When AI Ignores Your Instructions

When I teach or write about generative AI, I am very careful to explain that despite providing standing orders, you still have to check AI output because it will sometimes ignore those orders. Three examples illustrate the problem.

ChatGPT Refuses to Stop Reassuring Me

Generative AI gets stuck in reassurance loops, more concerned with telling you how wonderful you are and how accurate its answers are than just doing the work. I know AI is trained this way to make it sticky, to encourage people to keep using it and to make them feel like they are having a conversation with a conscious being that likes them. It keeps people engaged. Since I don’t need that and the pages of it waste my time, I always include standing orders telling generative AI to skip the reassurance. When I was using ChatGPT, I told it explicitly not to provide any. Did it stop? No. It provided it less often, and I no longer had to scroll through screen after screen, but it kept doing it. Chatbots are trained to reassure, and they keep returning to that training. This isn’t only a ChatGPT problem.

Claude Refuses to Stop Using Em Dashes or Esq.

I have never been a big user of em dashes, and I don’t like them. I always edit whatever AI produces, and em dashes are just one more thing to remove. When I first started working with Claude, there was no place for standing orders, so I had to paste them in each time. Once Claude developed memory, I told it to stop using em dashes. It wasn’t until Claude added a dedicated place for standing orders that it actually stopped. Then I noticed it was using two hyphens, like this –, instead. I asked whether it was doing that because the standing orders prohibited em dashes. It admitted it was. It admitted it knew it shouldn’t, and it did it anyway.

Take anything AI tells you with a grain of salt. Anthropomorphizing is easy. But whether Claude found a workaround because of ingrained training or something else, the point is that it worked around explicit instructions. The same issue came up with Esq. Lawyers in the US rarely append it to their own names. Claude insisted on doing it anyway, repeatedly. It took real effort to get it to stop.
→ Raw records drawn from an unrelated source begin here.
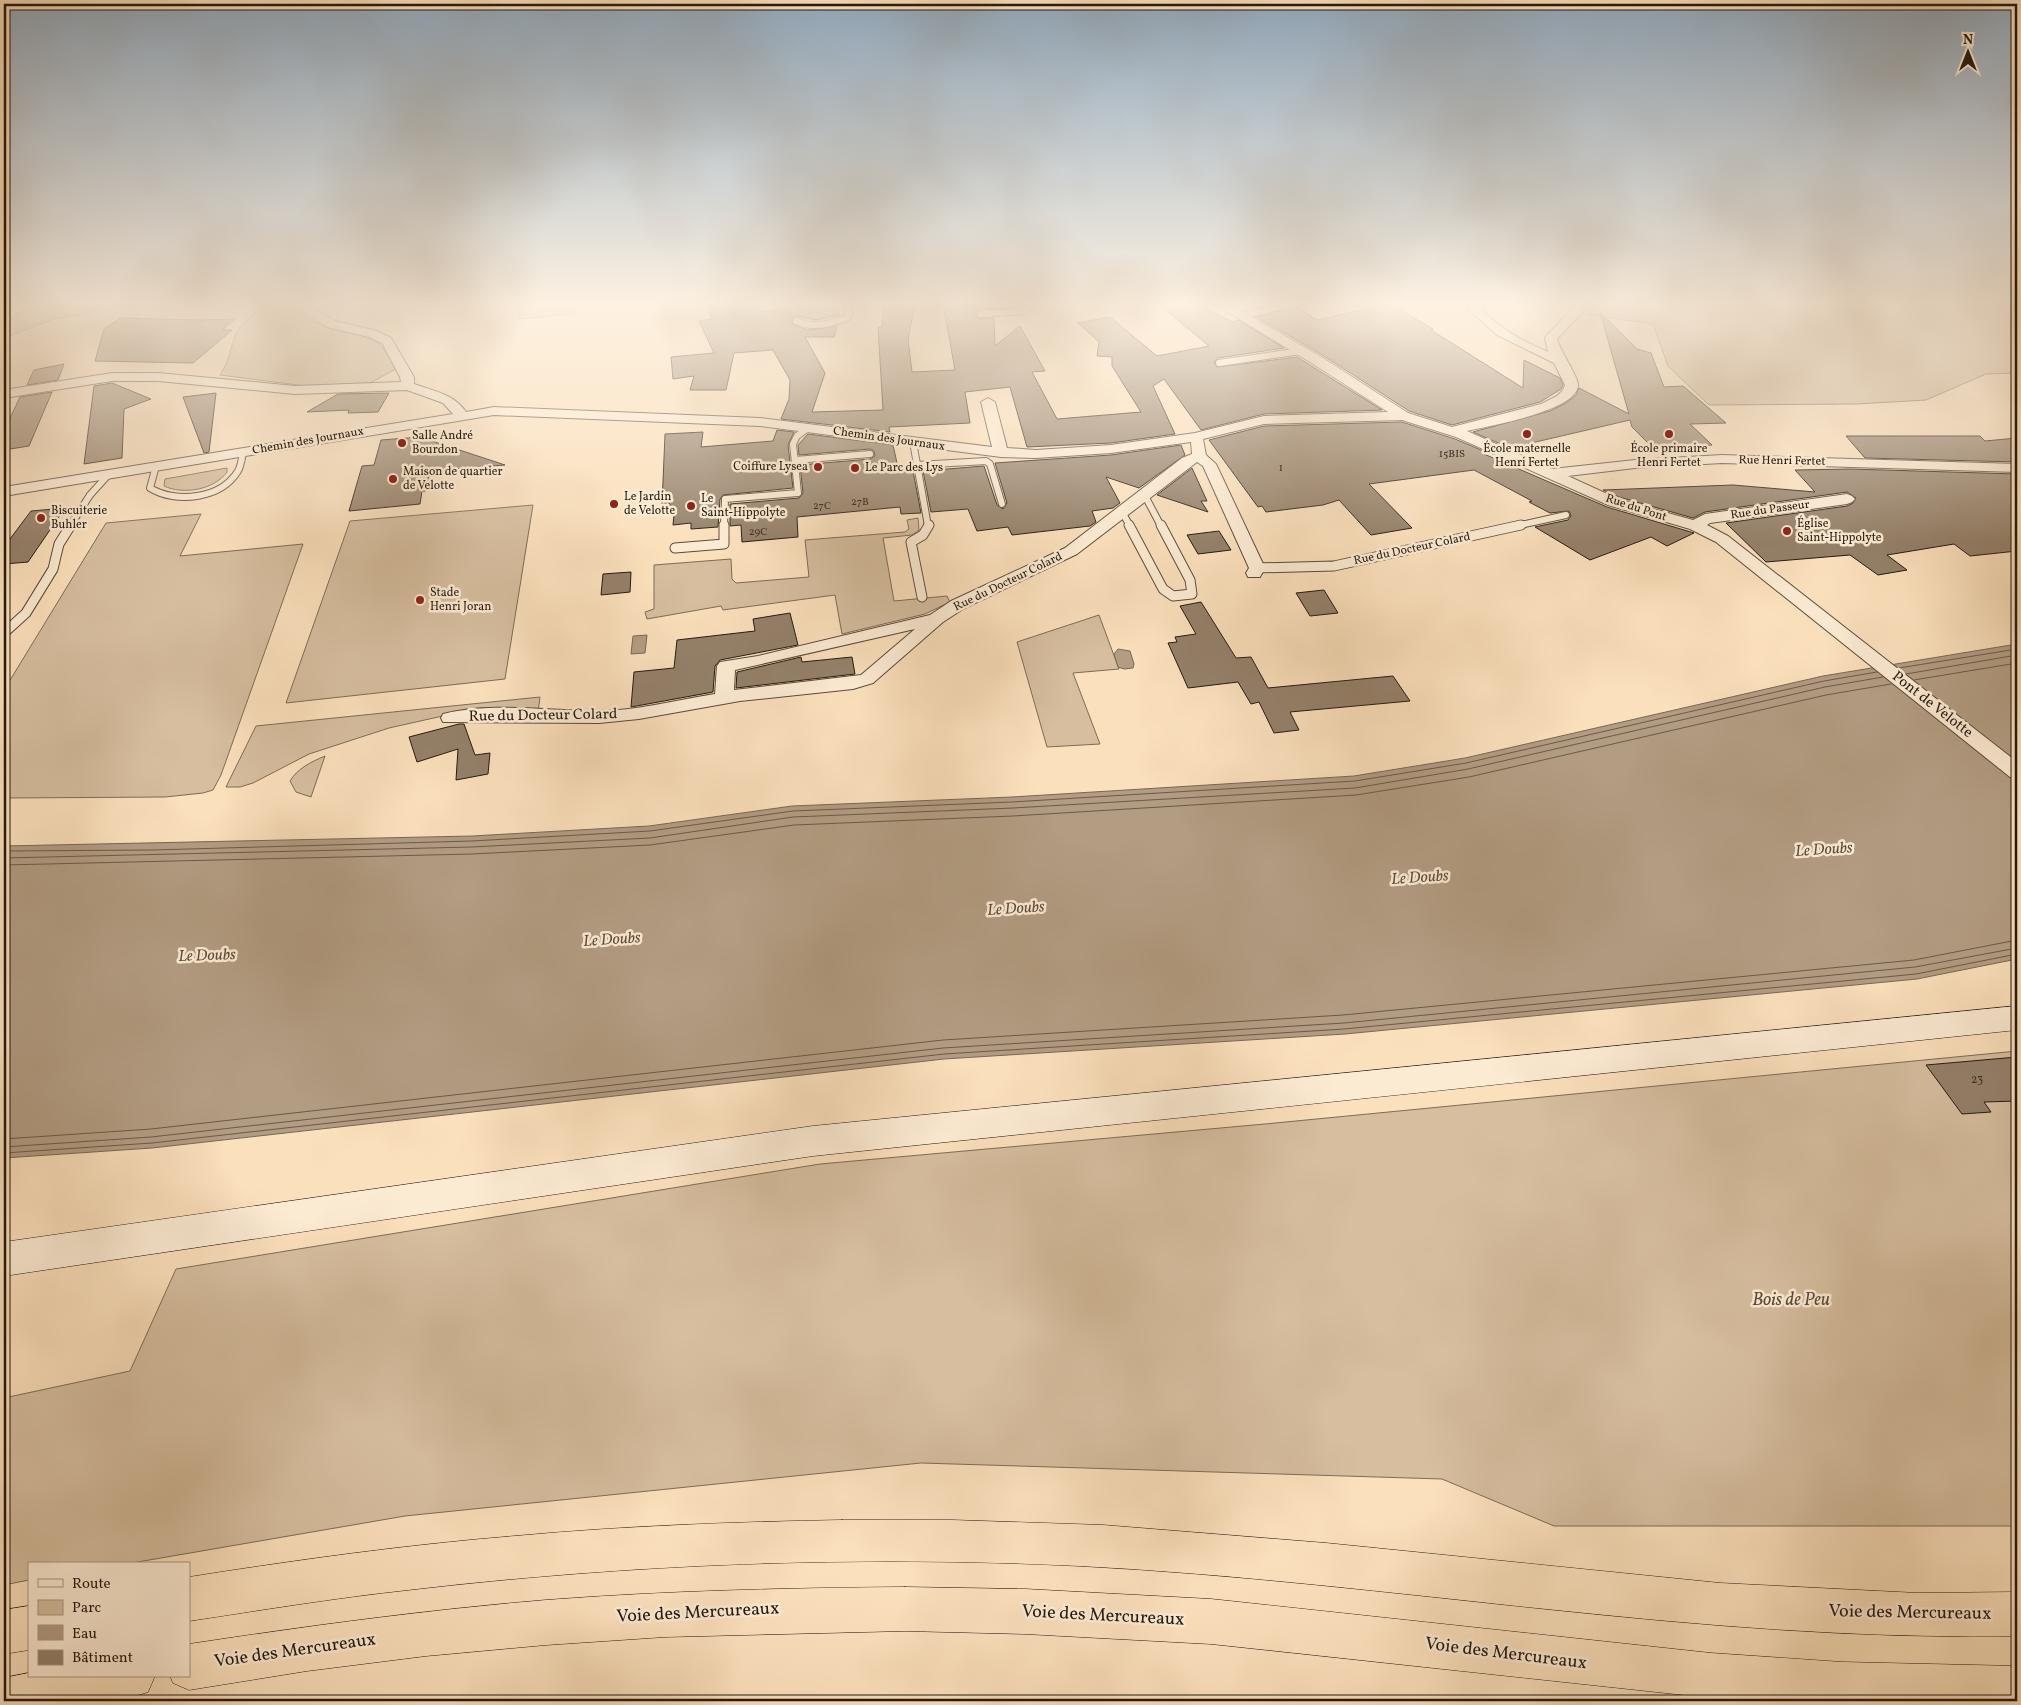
<svg xmlns="http://www.w3.org/2000/svg" width="2021" height="1705" viewBox="0 0 2021 1705" font-family="Vollkorn,serif">
	<style>
		.green { fill: #d6be9f; stroke: #7d6c58 }
		.water { fill: #b29c82; stroke: #796855 }
		.lines { fill: none; stroke-linecap: round; stroke-linejoin: round }
		.shore { stroke: #6b5a4a; stroke-width: 1 }
		.building { fill: #94806a; stroke: #241911 }
		.lane-far1-casing { stroke: #5a4b3c; stroke-width: 8 }
		.lane-casing { stroke: #5a4b3c; stroke-width: 11 }
		.street-casing { stroke: #5a4b3c; stroke-width: 2 }
		.secondary-casing { stroke: #241911; stroke-width: 1 }
		.highway-casing { stroke: #241911; stroke-width: 1 }
		.lane-far1 { stroke: #fcebd3; stroke-width: 6 }
		.lane { stroke: #fcebd3; stroke-width: 9 }
		.street { fill: #fcebd3; fill-rule: evenodd }
		.secondary { fill: #fcebd3; fill-rule: evenodd }
		.highway { fill: #fbe0bc; fill-rule: evenodd }
		.poi-dot { fill: #8f2418; stroke: #fcebd3; stroke-width: 2 }
		.labels { text-anchor: middle; dominant-baseline: central; stroke-width: 5; stroke-linejoin: round; paint-order: stroke }
		.far-number-label { font-size: 11px; fill: #403327 }
		.far-poi-label { font-size: 12px; fill: #241911; stroke: #fcebd3; text-anchor: start }
		.far-street-label { font-size: 12px; fill: #241911; stroke: #fcebd3 }
		.number-label { font-size: 12px; fill: #403327 }
		.street-label { font-size: 15px; fill: #241911; stroke: #fcebd3 }
		.water-label { font-size: 16px; font-style: italic; fill: #5d4d3e; stroke: #fcebd3 }
		.near-park-label { font-size: 18px; font-style: italic; fill: #594b3c; stroke: #fcebd3 }
		.near-street-label { font-size: 18px; fill: #241911; stroke: #fcebd3 }
	</style>
	<rect width="100%" height="100%" fill="#fbe0bc"/>
	<filter id="stains"><feTurbulence type="fractalNoise" baseFrequency=".004" numOctaves="4"/><feColorMatrix values="0 0 0 0 .2 0 0 0 0 .09 0 0 0 0 .02 0 0 0 .5 -.17"/></filter>
	<radialGradient id="worn" r=".72"><stop offset=".6" stop-color="#630" stop-opacity="0"/><stop offset="1" stop-color="#630" stop-opacity=".3"/></radialGradient>
	<path class="green" d="M4,303h137l-87,16 -50,19v-16l22,-13 -22,2z
		M268,303c19,0 40,18 60,25 15,5 33,5 48,14 8,5 15,19 20,27l-26,14 -64,3 -86,-11c9,-12 10,-27 16,-41 6,-13 21,-22 32,-31z
		M520,303h53l1,11 -55,5z
		M1596,303h421v70l-31,1 -60,26 -69,4 -148,1 -41,-39 -15,-42 -67,-10z
		M227,468v4c-13,18 -44,23 -63,14l1,-7z
		M533,505l-28,174 -219,24 64,-182z
		M201,514l-21,42 123,-12 -82,231 -8,15 -10,3 -38,4 -161,1v-108l102,-167z
		M918,518l1,12 -7,5 -29,3 11,63 53,-5 3,6 -25,12 -83,20 -7,-39 -112,15 -2,-4 -74,13 -2,-7 9,-3v-44l77,-6 1,20 4,4 73,-6 -4,-37 100,-8 4,-3 -2,-9z
		M1099,615l20,54 -46,4 27,71 -53,3 -30,-105z
		M540,697l-2,15 -73,-1 -76,17 -80,26 -56,29 -13,4h-14l30,-61z
		M325,756l-14,41 -15,-5 -6,-11c8,-13 21,-19 35,-25z
		M2017,1051v475h-463l-112,-47 -521,-16 -516,53 -279,48h-97v16l-25,5v-187l126,-27 46,-102 644,-105 445,-40z"/>
	<path class="water" d="M647,635l-2,18 -14,1 2,-18z
		M2017,644v315l-100,20 -572,55 -401,25 -792,89 -148,10v-312l468,-10 177,-10 143,-20 220,-9 342,-21 111,-18 358,-82z
		M1118,649l12,2 4,13 -1,4 -9,1 -6,-2 -4,-13z"/>
	<g class="lines">
		<path class="shore" d="M1899,668l118,-19
			M1906,674l111,-19
			M1914,680l103,-17
			M4,851l149,-1 319,-9 178,-10 143,-20 219,-9 343,-21 111,-18 358,-82 53,-9
			M4,858l468,-11 178,-9 143,-21 220,-9 342,-20 113,-19 357,-82 58,-10
			M4,865l468,-11 178,-9 144,-20 219,-9 343,-21 113,-18 357,-82 65,-11
			M4,1139l147,-10 792,-89 400,-25 571,-55 103,-20
			M4,1147l147,-10 792,-89 401,-25 571,-56 102,-19
			M4,1153l148,-10 792,-89 400,-25 572,-55 101,-20"/>
	</g>
	<path class="building" d="M709,303h49v9l74,-9 8,12 -24,5 -20,-4 -5,4 3,5 14,5 29,-4 -3,11h-29l20,36 -13,39 71,-2 -5,-83h4l2,-19h30l-6,32 4,32 43,-2 -12,-67h51v5l-15,1 -4,5 3,5 16,-1 1,28 25,-20 25,45 -13,1 25,47 84,-7 -29,-46v-9l-15,-1 2,-14 -21,-19 32,-6 47,39 52,-10 -52,-43h37l39,19 5,-2 46,28 -66,10 -4,4 3,5 80,-10 85,53 -118,4 -63,16 -37,-51 -11,7 22,48 -64,9 -84,4 -17,-60 -45,5 5,31 -81,4 1,5 -109,-13 8,-20 1,-19 -17,-30 -39,3 -8,37h-36l4,-14 -21,3 -2,-22 43,-4 -15,-32 12,-2z
		M1390,304l43,25 -2,1 92,58 1,-28 36,18 3,7 -2,4 -21,13 -88,23 -43,-14 -85,-55 -67,-39 39,-10 21,13z
		M1600,312l37,37 14,4 13,34 19,-1 43,37 -36,1 22,21 -58,4 -22,-22 -2,-7 -120,28 -37,-16 77,-21 16,-8 10,-8 3,-7 50,26z
		M120,318l81,2 34,-1 -13,11h10l-39,33 -98,-2 9,-32z
		M64,364l-6,16 -31,5 7,-15z
		M112,383l39,16 -27,10 -2,49 -38,6 10,-78z
		M52,392l-23,54 -25,4v-19l16,-34z
		M216,393l-7,59 -5,1 -21,-56z
		M389,393l-11,19 -30,1 1,-3 -42,2 31,-18z
		M1402,422l53,17 33,14 -4,1 123,53 87,26 -27,13 -16,-9 -61,23 -55,-33 33,-7 3,-4 -2,-5 -19,2 -21,-11 3,-1 -58,-31 -105,14 43,44 -41,7 -32,-35 -16,5 -57,7 -4,-6 -4,1 -49,-67 55,-14z
		M777,430l17,2 -6,13 5,43 -70,7 -3,4 -2,28 -27,2v-6l-18,2 1,-10h-5l1,-11 -8,1 3,-71 38,-2 -2,15 72,-6z
		M808,434l85,11 6,27 14,-1 8,42 -20,1 -1,-7 -103,10 1,20 -56,5 -1,-17 -11,1v-22l69,-6 4,-5 -3,-28 70,-6 5,-3 -1,-5 -4,-2 -71,6 -1,-10z
		M1846,436h134l5,5 32,-3v24l-152,-4z
		M420,437l85,28 -75,6 -4,20h-4l-2,13 -71,7 13,-45 12,-1 7,-25z
		M1181,445l4,10 -46,33 -33,-11 14,26 -7,5 -21,3 4,11 -6,4 -78,9 -4,-8 -31,4 -9,-22 -37,3 -8,-41 61,-5 13,39 6,4 4,-6 -12,-40 116,-8z
		M1192,468l15,33h-6l7,11 -51,-17z
		M1850,469l167,5v77l-47,5 -16,-12 -67,11 20,15 -29,5 -28,-20 -84,7 -40,-39 121,-17 6,-3 3,-5 -9,-6 -142,20 -12,6 -74,-21 -16,-7 130,-5 82,7 -20,-22z
		M65,508l-37,54 -24,2v-17l27,-36z
		M1219,531l12,19 -33,4 -11,-19z
		M631,572l-1,20 -29,3 2,-21z
		M1324,590l14,23 -28,3 -14,-23z
		M1201,602l35,56 15,-1 17,31 125,-12 17,25 -120,11 9,18 -25,3 -15,-31 -8,2 -13,-22 -50,6 -20,-45 9,-1 -2,-5 21,-3 -16,-28z
		M790,613l8,32 -78,15 -5,6 -2,26 -82,15 3,-35 40,-4 3,-28 78,-9 -2,-12z
		M801,657l1,5 50,-5 3,17 -119,14 1,-16z
		M459,724h5l11,31 15,-2 -2,21 -32,6 2,-31 -41,13 -8,-25z
		M2017,1057v44l-33,1 7,10 -29,2 -36,-49z"/>
	<g class="lines">
		<g class="lane-far1-casing">
			<path id="lane-far1" d="M980,314l45,-3 5,-4 -2,-4
				M1242,316l52,-13
				M4,318l26,-15
				M796,321c17,8 36,3 52,-4l1,-5 -5,-9
				M1219,363l82,-12
				M913,442l15,84
				M795,460l75,-6
				M917,465l69,-4 4,3 12,40
				M156,466l-6,22c26,16 71,11 88,-17 3,-5 4,-13 5,-19
				M1144,494l17,32
				M1122,512l8,14
				M70,526l20,-31 19,-21
				M724,526l1,-27 73,-6 -5,-49 4,-8 11,-8
				M1516,526l50,-11"/>
		</g>
		<g class="lane-casing">
			<path id="lane" d="M1129,525l34,64 10,7 19,-2 -2,-14 -29,-55
				M675,548l49,-4v-19
				M1257,568l77,-2 187,-41
				M922,597l-11,-55 12,-7 6,-10
				M4,633l22,-20 27,-44 6,-25 12,-19"/>
		</g>
		<g class="street-casing">
			<path id="street" d="M289,303h15l31,18 42,10 14,7 23,39v7c20,7 40,10 52,28l28,-5 266,11 232,29 -11,-45 7,-4 7,4 12,46 29,2 75,-5 84,-12 69,-17 124,-4 -75,-48 -100,-61h15l95,55 85,55 44,14 89,-23 16,-8 6,-6 2,-5 -11,-22 -57,-28 -27,-24 -2,-3 4,-5h13l-4,5c18,21 42,33 67,44l-3,-14 2,-3 31,-32h13l-34,36c4,13 20,36 21,45 2,27 -90,42 -111,47l85,38 83,-9 87,-5 295,9v8l-295,-9 -87,5 -67,8 50,23 75,21 12,-6 142,-20 5,2 3,3 -3,3 -5,2 -137,19 -3,2 21,11 289,226v17l-7,-2 -294,-235 -26,-13 -82,-24 -152,-68 -54,-17 -138,4 -61,15 3,16 10,9 49,104 -5,9h-12l-2,-4 3,-5 -46,-102 -6,-4 -120,92 -114,55 -20,13 -70,61 -20,6 -113,12 -101,18 -40,4 -156,-1 -2,-4 2,-4c47,-12 106,-3 154,-3 39,0 79,-11 118,-17l2,-28 3,-4 38,-6 172,-41 21,-14 114,-53 117,-90 10,-4 -1,-12 -80,11 -75,5 -35,-1 -241,-31 -266,-11 -490,81v-9l449,-73 -10,-11 -36,-13 -112,4 -137,-13h-46l-108,17v-8l108,-17h46l137,13 106,-4 -1,-5 -18,-34 -13,-6 -42,-10zM915,629l-54,46 -127,15 1,-20z"/>
		</g>
		<g class="secondary-casing">
			<path id="secondary" d="M2017,1006v24l-1204,126 -809,120v-34l809,-116z"/>
		</g>
		<g class="highway-casing">
			<path id="highway" d="M842,1520h110l151,5 223,18 394,40 198,10 99,-1v44c-314,6 -624,-54 -937,-70 -224,-11 -450,-2 -672,24 -74,8 -146,20 -219,31v-44c108,-17 216,-32 326,-41 109,-10 218,-14 327,-16z
				M905,1587l120,2 186,10 500,54 131,9 175,4v35h-277l-529,-57 -186,-10 -120,-3 -240,6 -119,8 -120,11 -119,15 -118,19 -16,-7 -3,-7h19v-32c119,-18 237,-34 357,-44 119,-9 239,-12 359,-13z
				M29,1606v44l-25,4v-44z
				M29,1673v3h126l-7,16 -29,9h-115v-23z"/>
		</g>
		<use href="#lane-far1" class="lane-far1"/>
		<use href="#lane" class="lane"/>
		<use href="#street" class="street"/>
		<use href="#secondary" class="secondary"/>
		<use href="#highway" class="highway"/>
	</g>
	<linearGradient id="sky" x2="0" y2="1"><stop stop-color="#92aabf"/><stop offset="0.56" stop-color="#fdf1e1"/><stop offset="1" stop-color="#fdf1e1" stop-opacity="0"/></linearGradient>
	<rect width="2021" height="542" fill="url(#sky)"/>
	<g class="poi-dot">
		<circle cx="1527" cy="434" r="5"/>
		<circle cx="1669" cy="434" r="5"/>
		<circle cx="402" cy="443" r="5"/>
		<circle cx="818" cy="467" r="5"/>
		<circle cx="855" cy="468" r="5"/>
		<circle cx="393" cy="479" r="5"/>
		<circle cx="614" cy="504" r="5"/>
		<circle cx="691" cy="506" r="5"/>
		<circle cx="41" cy="518" r="5"/>
		<circle cx="1787" cy="531" r="5"/>
		<circle cx="420" cy="600" r="5"/>
	</g>
	<g class="labels">
		<g class="far-number-label">
			<text x="1452" y="454">15BIS</text>
			<text x="1281" y="468">1</text>
			<text x="860" y="502">27B</text>
			<text x="822" y="506">27C</text>
			<text x="758" y="532">29C</text>
		</g>
		<g class="far-poi-label">
			<text x="412" y="436">Salle André<tspan x="412" dy="14">Bourdon</tspan></text>
			<text x="1527" y="449" text-anchor="middle">École maternelle<tspan x="1527" dy="14">Henri Fertet</tspan></text>
			<text x="1669" y="449" text-anchor="middle">École primaire<tspan x="1669" dy="14">Henri Fertet</tspan></text>
			<text x="808" y="467" text-anchor="end">Coiffure Lysea</text>
			<text x="865" y="468">Le Parc des Lys</text>
			<text x="403" y="472">Maison de quartier<tspan x="403" dy="14">de Velotte</tspan></text>
			<text x="624" y="497">Le Jardin<tspan x="624" dy="14">de Velotte</tspan></text>
			<text x="701" y="499">Le<tspan x="701" dy="14">Saint-Hippolyte</tspan></text>
			<text x="51" y="511">Biscuiterie<tspan x="51" dy="14">Buhler</tspan></text>
			<text x="1797" y="524">Église<tspan x="1797" dy="14">Saint-Hippolyte</tspan></text>
			<text x="430" y="593">Stade<tspan x="430" dy="14">Henri Joran</tspan></text>
		</g>
		<g class="far-street-label">
			<text transform="translate(889 439) rotate(8)">Chemin des Journaux</text>
			<text transform="translate(308 441) rotate(-10)">Chemin des Journaux</text>
			<text transform="translate(1782 461) rotate(1)">Rue Henri Fertet</text>
			<text transform="translate(1636 508) rotate(18)">Rue du Pont</text>
			<text transform="translate(1770 510) rotate(-8)">Rue du Passeur</text>
			<text transform="translate(1412 549) rotate(-12)">Rue du Docteur Colard</text>
			<text transform="translate(1008 582) rotate(-26)">Rue du Docteur Colard</text>
		</g>
		<g class="number-label">
			<text x="1977" y="1080">23</text>
		</g>
		<g class="street-label">
			<text transform="translate(1932 705) rotate(38)">Pont de Velotte</text>
			<text transform="translate(543 716) rotate(-1)">Rue du Docteur Colard</text>
		</g>
		<g class="water-label">
			<text transform="translate(1824 850) rotate(-4)">Le Doubs</text>
			<text transform="translate(1420 878) rotate(-4)">Le Doubs</text>
			<text transform="translate(1016 909) rotate(-4)">Le Doubs</text>
			<text transform="translate(612 940) rotate(-4)">Le Doubs</text>
			<text transform="translate(207 956) rotate(-2)">Le Doubs</text>
		</g>
		<g class="near-park-label">
			<text x="1791" y="1300">Bois de Peu</text>
		</g>
		<g class="near-street-label">
			<text transform="translate(698 1613) rotate(-3)">Voie des Mercureaux</text>
			<text transform="translate(1910 1613) rotate(1)">Voie des Mercureaux</text>
			<text transform="translate(1103 1616) rotate(3)">Voie des Mercureaux</text>
			<text transform="translate(295 1651) rotate(-8)">Voie des Mercureaux</text>
			<text transform="translate(1506 1654) rotate(7)">Voie des Mercureaux</text>
		</g>
	</g>
	<rect width="2021" height="1705" fill="none" stroke="#fbe0bc" stroke-width="20"/>
	<rect x="5" y="5" width="2011" height="1695" fill="none" stroke="#241911" stroke-width="2.5"/>
	<rect x="10" y="10" width="2001" height="1685" fill="none" stroke="#241911"/>
	<rect x="28" y="1562" width="162" height="115" fill="#fcebd3" stroke="#a69785"/>
	<rect x="38" y="1579" width="25" height="8" fill="#fcebd3" stroke="#a69785"/>
	<text x="72" y="1588" font-size="15" fill="#241911">Route</text>
	<rect x="38" y="1600" width="25" height="15" fill="#d6be9f" stroke="#a69785"/>
	<text x="72" y="1612" font-size="15" fill="#241911">Parc</text>
	<rect x="38" y="1625" width="25" height="15" fill="#b29c82" stroke="#a69785"/>
	<text x="72" y="1638" font-size="15" fill="#241911">Eau</text>
	<rect x="38" y="1650" width="25" height="15" fill="#94806a" stroke="#a69785"/>
	<text x="72" y="1662" font-size="15" fill="#241911">Bâtiment</text>
	<g transform="translate(1968 52)" stroke="#fcebd3" stroke-width="4" paint-order="stroke">
	<path d="M0-4L9 19L0 12L-9 19Z" fill="#241911"/>
	<text y="-8" font-size="14" font-weight="bold" text-anchor="middle" fill="#241911">N</text>
	</g>
	<rect width="100%" height="100%" filter="url(#stains)"/>
	<rect width="100%" height="100%" fill="url(#worn)"/>
</svg>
This Is Really a Warning About Hallucinations

I’m telling you about my experience not just to show you that generative AI has quirks, but to warn you that despite standing orders and careful instructions, AI may ignore you. That same tendency means it is just as likely to ignore instructions to minimize hallucinations. Standing orders may reduce hallucinations, but the training these tools undergo is extensive, and that training keeps pulling them back toward behavior designed to please, in a mechanical way, not a human one. Rather than tell you it doesn’t know something, the tool returns to the very behavior that makes it dangerous: excessive reassurance and making things up.

That’s why generative AI is risky for lawyers, doctors, nurses, and anyone else where accuracy matters. No matter what instructions you give it, sometimes it will ignore them. Never forget you are dealing with a machine trained to give you an answer based on its own inferences, regardless of whether that answer is correct or what damage it could cause if you don’t catch it.